Juan Gonzalez:Well, Walter, specifically about all of these — this trove of internal documents that the Times obtained, there clearly has been a raging battle within the EPA between the scientists and the various political appointees from different administrations over the years on this issue. In terms of — one of the things you mentioned was the whole issue of radioactivity in some of the wastewater. Could you specifically talk about that and the battle that's gone on within the agency on that issue?
Walter Hang: I think that the thing that most impressed me was how you could read these technical recommendations from the scientists within the U.S. Environmental Protection Agency, and they recognize — they said it right there in the documents — these are elevated concentrations of toxic radionucleotides. And there has to be a program, essentially not only to protect the environment, protect the public health, but actually to protect the workers. And so, they made their recommendations. They were totally blunt: you have to regulate what's called the flowback wastewater, which is what they use to fracture the rock, and then it comes back up out of the well. But they also said you have to regulate what's called the brine. And this is the wastewater that comes out of the well for the entire lifetime of the well. And a Marcellus Shale horizontally fracked well can produce for 30 years. So they were very clear. They really recognize that the levels were high. They recognize that there was a lot more data. But again, as was noted in the Times piece, they came right up against the issue of the politics, of the money.
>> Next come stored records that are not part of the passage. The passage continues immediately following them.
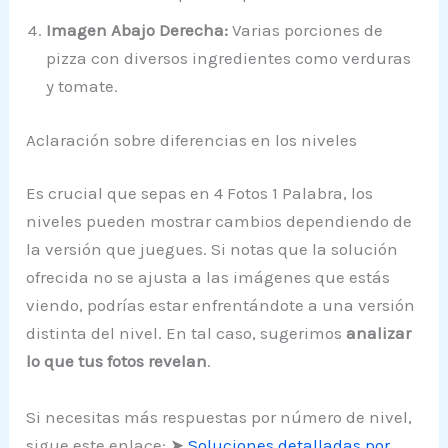
Imagen Abajo Derecha:
Varias porciones de
pizza con diversos ingredientes como verduras
y tomate.
Aclaración sobre diferencias en los niveles
Es crucial que sepas en 4 Fotos 1 Palabra, los
niveles pueden mostrar cambios dependiendo de
la versión que juegues. Si notas que la solución
ofrecida no se ajusta a las imágenes que estás
viendo, podrías estar enfrentándote a una versión
distinta del nivel. En tal caso, sugerimos
analizar
lo que tus fotos revelan
.
Si necesitas más respuestas por número de nivel,
sigue este enlace: ➤
Soluciones detalladas por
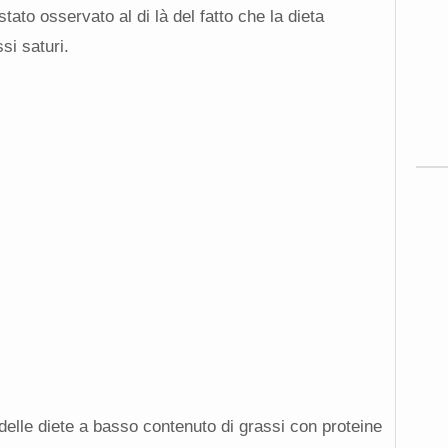
stato osservato al di là del fatto che la dieta
si saturi.
i delle diete a basso contenuto di grassi con proteine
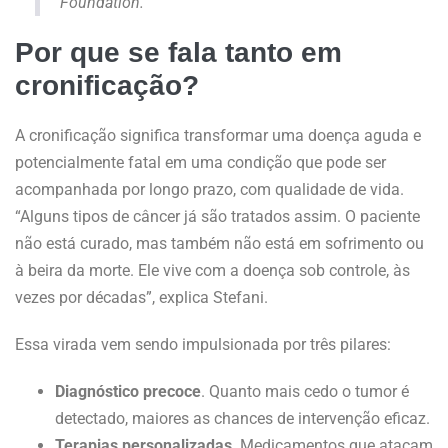
Foundation.
Por que se fala tanto em
cronificação?
A cronificação significa transformar uma doença aguda e
potencialmente fatal em uma condição que pode ser
acompanhada por longo prazo, com qualidade de vida.
“Alguns tipos de câncer já são tratados assim. O paciente
não está curado, mas também não está em sofrimento ou
à beira da morte. Ele vive com a doença sob controle, às
vezes por décadas”, explica Stefani.
Essa virada vem sendo impulsionada por três pilares:
Diagnóstico precoce
. Quanto mais cedo o tumor é
detectado, maiores as chances de intervenção eficaz.
Terapias personalizadas
. Medicamentos que atacam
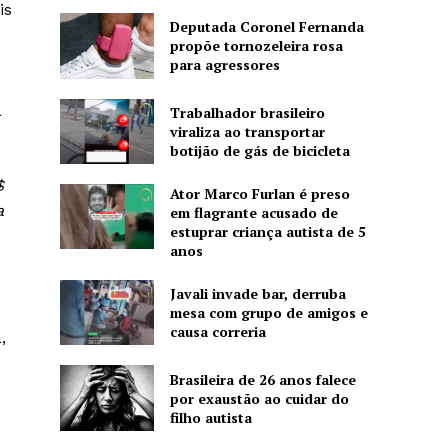
is
Deputada Coronel Fernanda
propõe tornozeleira rosa
para agressores
a
Trabalhador brasileiro
viraliza ao transportar
botijão de gás de bicicleta
$
Ator Marco Furlan é preso
a
em flagrante acusado de
estuprar criança autista de 5
anos
Javali invade bar, derruba
mesa com grupo de amigos e
causa correria
,
Brasileira de 26 anos falece
por exaustão ao cuidar do
filho autista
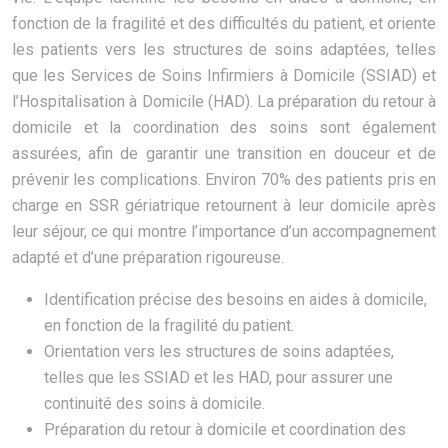
fonction de la fragilité et des difficultés du patient, et oriente
les patients vers les structures de soins adaptées, telles
que les Services de Soins Infirmiers à Domicile (SSIAD) et
l’Hospitalisation à Domicile (HAD). La préparation du retour à
domicile et la coordination des soins sont également
assurées, afin de garantir une transition en douceur et de
prévenir les complications. Environ 70% des patients pris en
charge en SSR gériatrique retournent à leur domicile après
leur séjour, ce qui montre l’importance d’un accompagnement
adapté et d’une préparation rigoureuse.
Identification précise des besoins en aides à domicile,
en fonction de la fragilité du patient.
Orientation vers les structures de soins adaptées,
telles que les SSIAD et les HAD, pour assurer une
continuité des soins à domicile.
Préparation du retour à domicile et coordination des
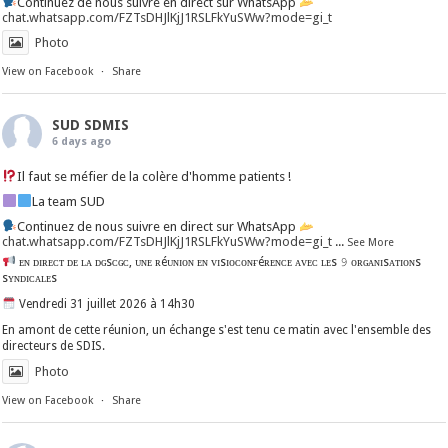
Continuez de nous suivre en direct sur WhatsApp
chat.whatsapp.com/FZTsDHJlKjJ1RSLFkYuSWw?mode=gi_t
Photo
View on Facebook
·
Share
SUD SDMIS
6 days ago
Il faut se méfier de la colère d'homme patients !
La team SUD
Continuez de nous suivre en direct sur WhatsApp
chat.whatsapp.com/FZTsDHJlKjJ1RSLFkYuSWw?mode=gi_t
...
See More
ᴇɴ ᴅɪʀᴇᴄᴛ ᴅᴇ ʟᴀ ᴅɢsᴄɢᴄ, ᴜɴᴇ ʀéᴜɴɪᴏɴ ᴇɴ ᴠɪsɪᴏᴄᴏɴғéʀᴇɴᴄᴇ ᴀᴠᴇᴄ ʟᴇs 𝟿 ᴏʀɢᴀɴɪsᴀᴛɪᴏɴs
sʏɴᴅɪᴄᴀʟᴇs
Vendredi 31 juillet 2026 à 14h30
En amont de cette réunion, un échange s'est tenu ce matin avec l'ensemble des
directeurs de SDIS.
Photo
View on Facebook
·
Share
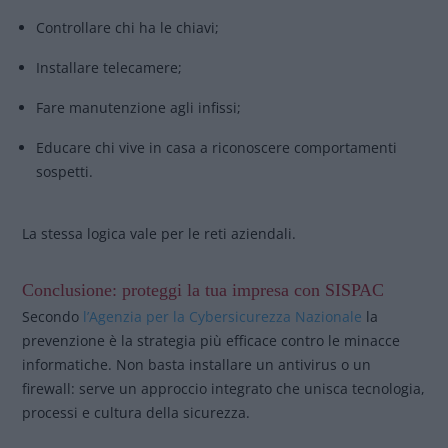
Controllare chi ha le chiavi;
Installare telecamere;
Fare manutenzione agli infissi;
Educare chi vive in casa a riconoscere comportamenti
sospetti.
La stessa logica vale per le reti aziendali.
Conclusione: proteggi la tua impresa con SISPAC
Secondo
l’Agenzia per la Cybersicurezza Nazionale
la
prevenzione è la strategia più efficace contro le minacce
informatiche. Non basta installare un antivirus o un
firewall: serve un approccio integrato che unisca tecnologia,
processi e cultura della sicurezza.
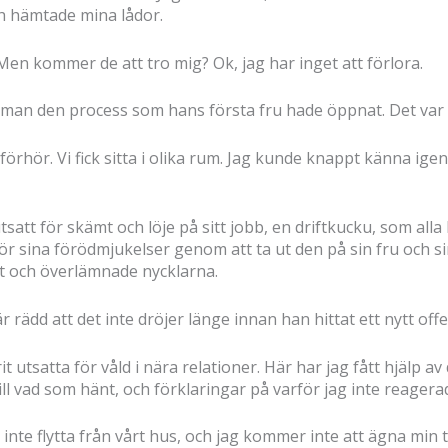
ch hämtade mina lådor.
. Men kommer de att tro mig? Ok, jag har inget att förlora.
man den process som hans första fru hade öppnat. Det var 
förhör. Vi fick sitta i olika rum. Jag kunde knappt känna igen
tsatt för skämt och löje på sitt jobb, en driftkucku, som alla
ör sina förödmjukelser genom att ta ut den på sin fru och s
t och överlämnade nycklarna.
 rädd att det inte dröjer länge innan han hittat ett nytt off
rit utsatta för våld i nära relationer. Här har jag fått hjälp 
ill vad som hänt, och förklaringar på varför jag inte reagera
inte flytta från vårt hus, och jag kommer inte att ägna min tid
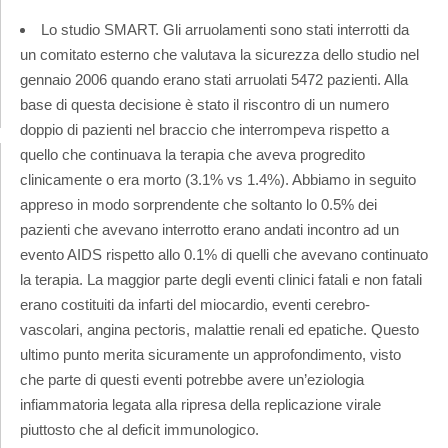
Lo studio SMART. Gli arruolamenti sono stati interrotti da
un comitato esterno che valutava la sicurezza dello studio nel
gennaio 2006 quando erano stati arruolati 5472 pazienti. Alla
base di questa decisione è stato il riscontro di un numero
doppio di pazienti nel braccio che interrompeva rispetto a
quello che continuava la terapia che aveva progredito
clinicamente o era morto (3.1% vs 1.4%). Abbiamo in seguito
appreso in modo sorprendente che soltanto lo 0.5% dei
pazienti che avevano interrotto erano andati incontro ad un
evento AIDS rispetto allo 0.1% di quelli che avevano continuato
la terapia. La maggior parte degli eventi clinici fatali e non fatali
erano costituiti da infarti del miocardio, eventi cerebro-
vascolari, angina pectoris, malattie renali ed epatiche. Questo
ultimo punto merita sicuramente un approfondimento, visto
che parte di questi eventi potrebbe avere un’eziologia
infiammatoria legata alla ripresa della replicazione virale
piuttosto che al deficit immunologico.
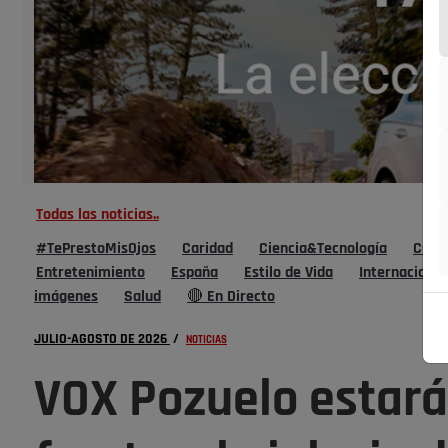
Todas las noticias..
#TePrestoMisOjos
Caridad
Ciencia&Tecnología
Cultu
Entretenimiento
España
Estilo de Vida
Internacional
imágenes
Salud
🔴 En Directo
JULIO-AGOSTO DE 2026
/
NOTICIAS
VOX Pozuelo estar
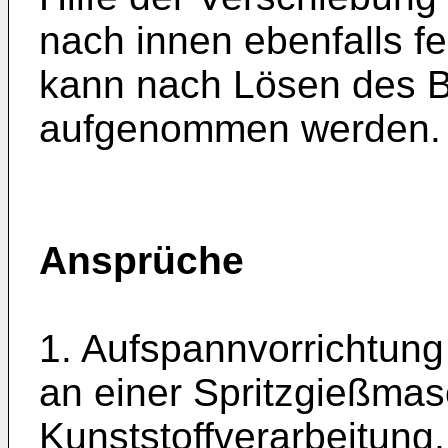
nach innen ebenfalls f
kann nach Lösen des Bü
aufgenommen werden.
Ansprüche
1. Aufspannvorrichtung
an einer Spritzgießmas
Kunststoffverarbeitung,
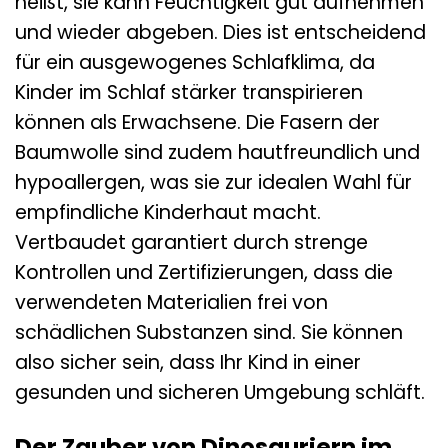
heißt, sie kann Feuchtigkeit gut aufnehmen
und wieder abgeben. Dies ist entscheidend
für ein ausgewogenes Schlafklima, da
Kinder im Schlaf stärker transpirieren
können als Erwachsene. Die Fasern der
Baumwolle sind zudem hautfreundlich und
hypoallergen, was sie zur idealen Wahl für
empfindliche Kinderhaut macht.
Vertbaudet garantiert durch strenge
Kontrollen und Zertifizierungen, dass die
verwendeten Materialien frei von
schädlichen Substanzen sind. Sie können
also sicher sein, dass Ihr Kind in einer
gesunden und sicheren Umgebung schläft.
Der Zauber von Dinosauriern im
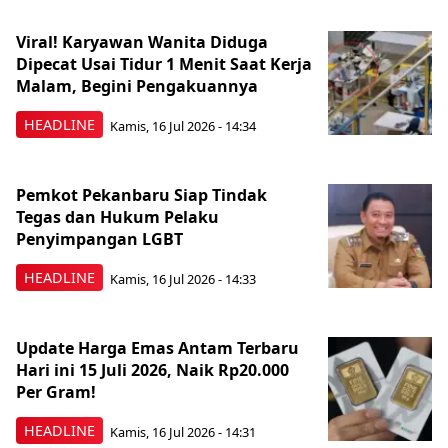
Viral! Karyawan Wanita Diduga
Dipecat Usai Tidur 1 Menit Saat Kerja
Malam, Begini Pengakuannya
HEADLINE
Kamis, 16 Jul 2026 - 14:34
Pemkot Pekanbaru Siap Tindak
Tegas dan Hukum Pelaku
Penyimpangan LGBT
HEADLINE
Kamis, 16 Jul 2026 - 14:33
Update Harga Emas Antam Terbaru
Hari ini 15 Juli 2026, Naik Rp20.000
Per Gram!
HEADLINE
Kamis, 16 Jul 2026 - 14:31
So again, for the first time, you can see a PowerPoint that was made to U.S. Environmental Protection Agency headquarters on August 9th, 2009. You can see exactly what this EPA scientist, Amy Bergdale, presented to the powers that be at the top. You can see how she talked about the radionucleotide hazard. You can see how she identified a mine void dumping. So not only were they spreading this on the roads, they were actually dumping it into abandoned mines that weren't equipped to, again, break down or remove the radionucleotides, the toxics, the high salt. And most importantly, she revealed this problem in 2008 along the Monongahela River. So I invite all of your listeners, go to the New York Times website, look at these documents, or look at some of the selected documents that Toxics Targeting has posted. You can read them, and we've highlighted the sections that are the most telling. And it's just unbelievable. I mean, people are going to be shocked. They're going to just be so angry that the government tried to do the right thing and then basically ran up against the barriers of internal politics.
Amy Goodman: We're talking to Walter Hang. He's the head of Toxics Targeting. He's speaking to us from Ithaca College.